What is asked —
Edit the rows from the line with "latitude: 42.7464" to the line with "longitude: 39.2736": change "latitude" to "lat" and keep everything else the same. Don't include the pictures.

Dataset content —
— begin —

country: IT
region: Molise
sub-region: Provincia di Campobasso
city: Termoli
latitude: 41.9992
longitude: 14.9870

— end —
— begin —

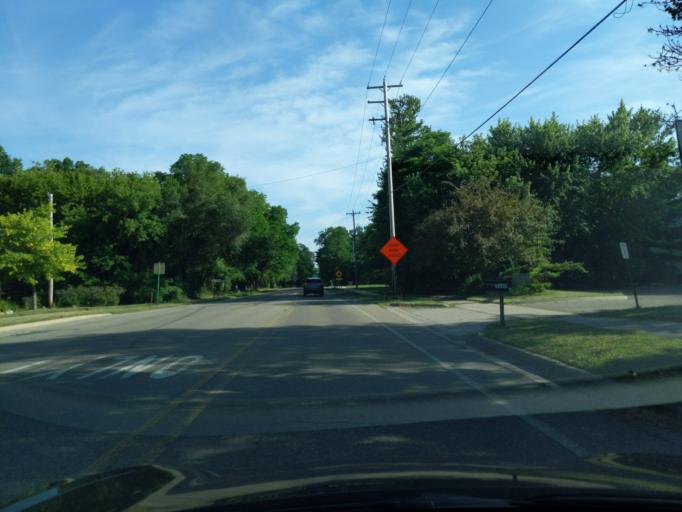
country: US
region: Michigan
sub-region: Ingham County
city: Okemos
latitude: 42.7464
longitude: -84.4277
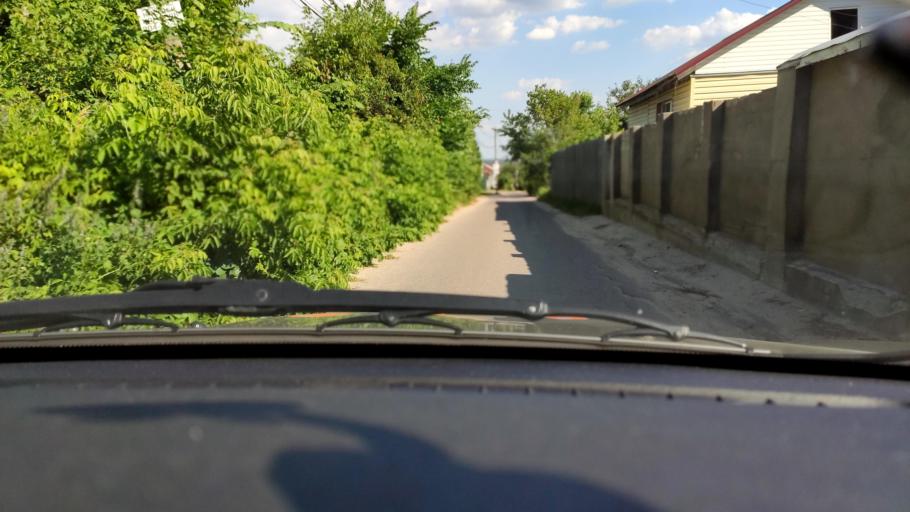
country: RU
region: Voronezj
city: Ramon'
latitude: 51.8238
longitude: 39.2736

— end —

Exercise solution —
lat: 42.7464
longitude: -84.4277
country: RU
region: Voronezj
city: Ramon'
lat: 51.8238
longitude: 39.2736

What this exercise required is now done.